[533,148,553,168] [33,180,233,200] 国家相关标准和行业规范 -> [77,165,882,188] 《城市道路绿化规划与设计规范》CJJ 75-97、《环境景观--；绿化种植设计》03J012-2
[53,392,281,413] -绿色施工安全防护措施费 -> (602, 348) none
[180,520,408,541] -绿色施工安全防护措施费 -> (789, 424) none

-.-.-

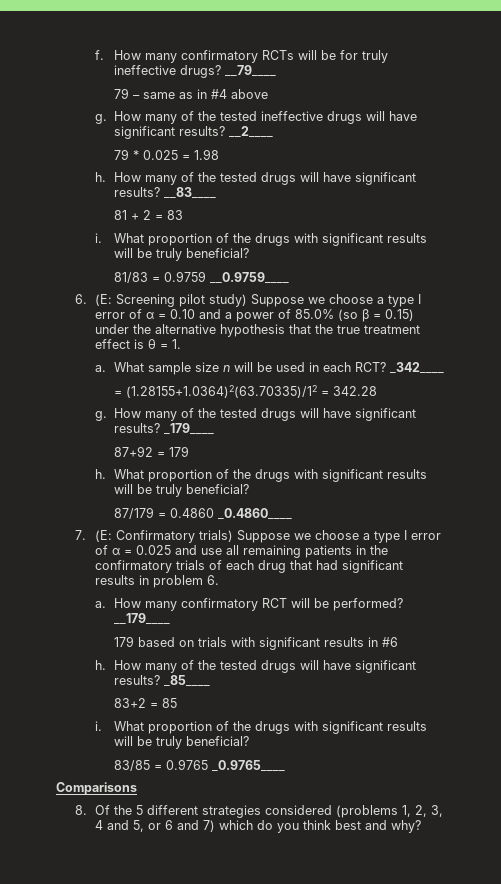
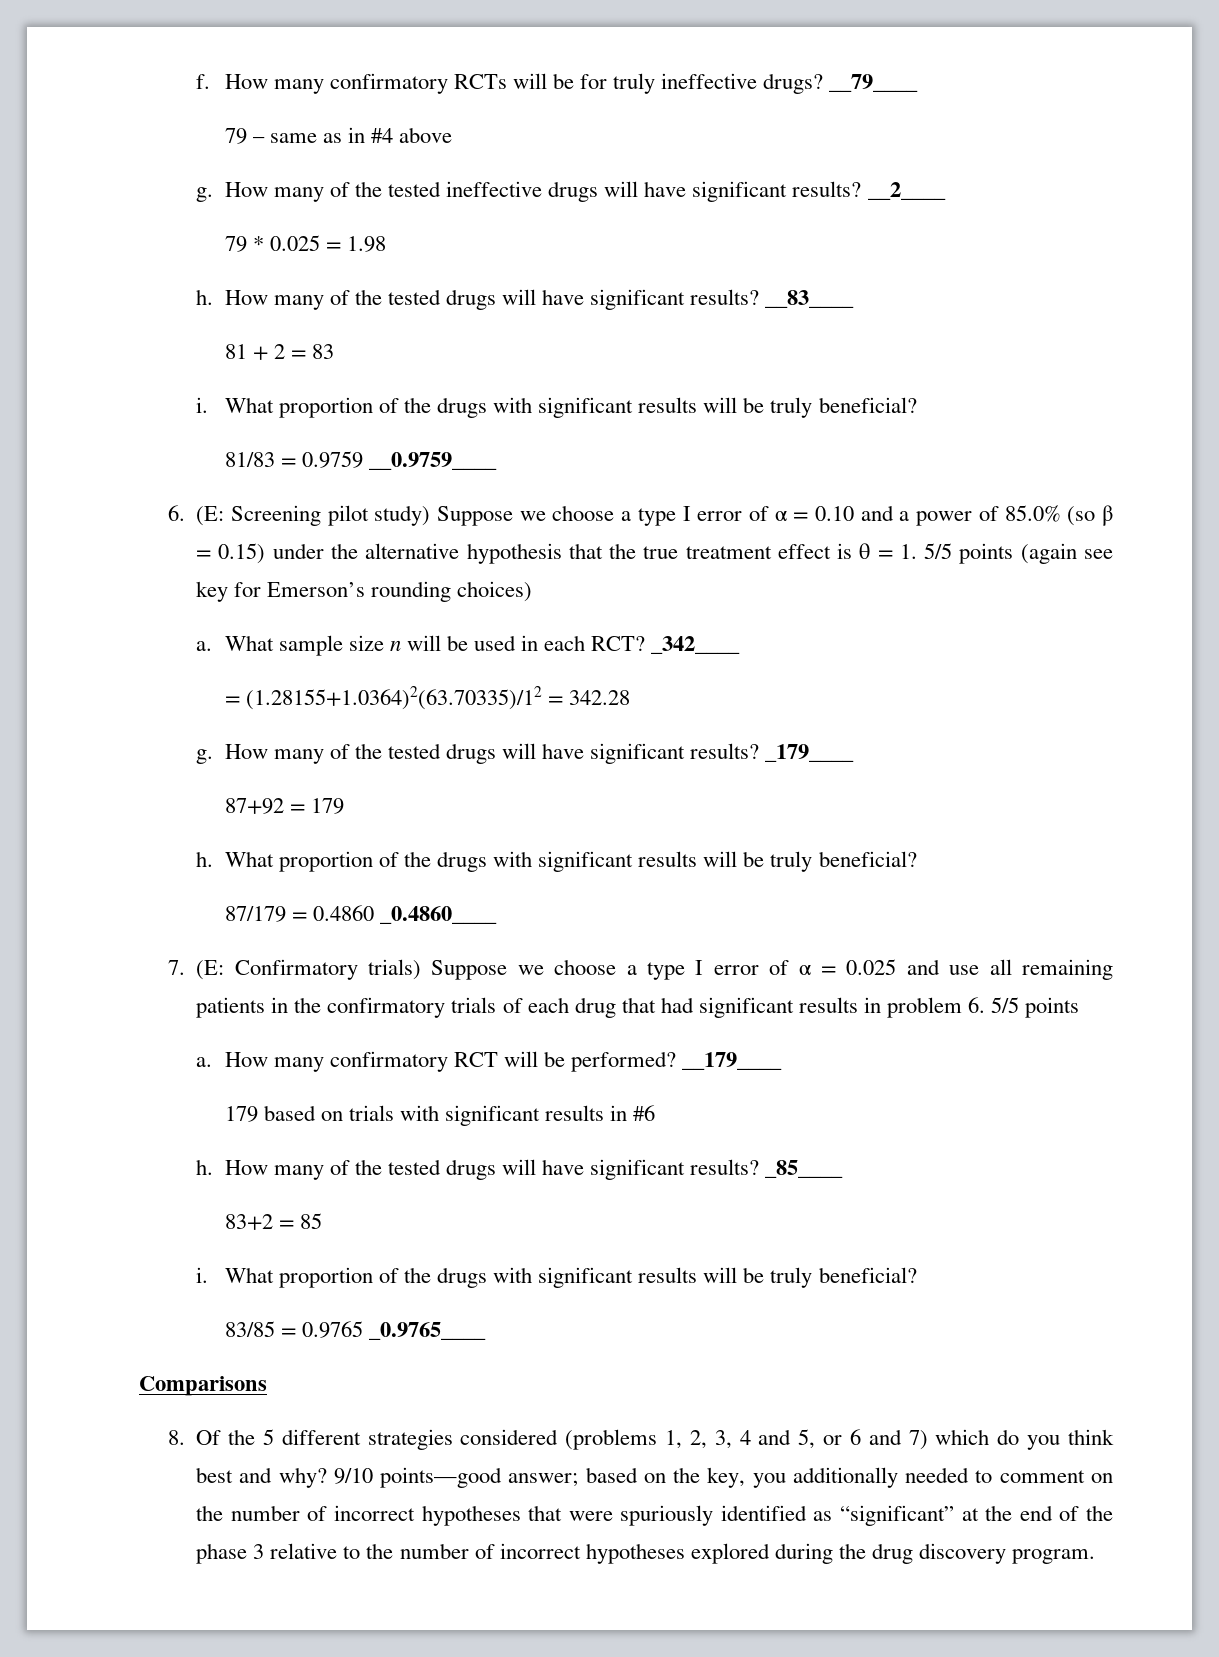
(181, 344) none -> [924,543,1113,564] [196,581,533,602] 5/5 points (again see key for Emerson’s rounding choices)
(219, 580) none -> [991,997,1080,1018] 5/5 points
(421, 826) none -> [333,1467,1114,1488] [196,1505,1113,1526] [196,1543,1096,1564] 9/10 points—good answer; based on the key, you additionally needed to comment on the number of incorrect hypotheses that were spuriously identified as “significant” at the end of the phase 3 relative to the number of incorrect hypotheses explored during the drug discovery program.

-.-.-

» **About this task**: Among the lines above, find the one with "[533,148,553,168] [33,180,233,200] 国家相关标准和行业规范" and the one with "[180,520,408,541] -绿色施工安全防护措施费 ->". Quote both and everything between them, exactly.

» **Response for this exercise**:
[533,148,553,168] [33,180,233,200] 国家相关标准和行业规范 -> [77,165,882,188] 《城市道路绿化规划与设计规范》CJJ 75-97、《环境景观--；绿化种植设计》03J012-2
[53,392,281,413] -绿色施工安全防护措施费 -> (602, 348) none
[180,520,408,541] -绿色施工安全防护措施费 -> (789, 424) none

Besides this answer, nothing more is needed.